那頭,安州的相關工作正在穩步推進,這段時間以來,葉浩一直在弄“千名萬名醫生下基層”和“農村學校改革”的事兒。
葉浩媳婦到了安州后,葉浩就沒那么自由了,每天下了班就要回家交作業,算是彌補之前異地分居落下的那些。
朱朗則搬到了位于市中心的市政府家屬院住了。朱朗的媳婦因為要上班、要帶孩子,便留在了安昌。
朱朗沒事兒就開車亂轉,畢竟他也是安州人,雖然經過多年的工作后,他對安昌的熟悉程度早就超過了安州。
不過如今,他正在重拾對安州的熟悉。
晚上十點,他正在吃夜宵,熟悉朱朗的人都知道,他愛喝兩杯、也愛吃夜宵。作為市長的司機,肯定不缺朋友,很多人想提著好煙好酒過來找他交朋友。

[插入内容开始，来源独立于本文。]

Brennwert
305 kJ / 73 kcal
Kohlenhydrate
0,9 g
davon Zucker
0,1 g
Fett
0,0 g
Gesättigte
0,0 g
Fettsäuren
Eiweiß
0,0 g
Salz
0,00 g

“朱主任,您跟過哪些領導開車啊?”夜宵桌上,有位朋友問,他對朱朗的傳說早有耳聞。
“之前一直跟著葉書記,他退休后我給他繼續開了段時間車,再后來就跟著葉書記以前的秘書王成開車了,直到他去了團省委,我就跟葉浩市長了…”朱朗很不喜歡別人問他這個問題。
“您真的歷經滄桑啊!向您學習,朱主任,以后還請多多關照。等會我們一起去唱個歌。”
朱朗當然知道“唱個歌”是指什么了?
“不了不了,我愛人來了,再說明天還有事兒,下次吧,謝謝你們了。”朱朗已經很不高興了,怎么還會去唱歌?
“朱主任,我和您說,安州號稱是道南的小香港,很多夜總會里頭的美女可都是從東G過來的,現在全道南的一到周末就喜歡來安州玩兒。”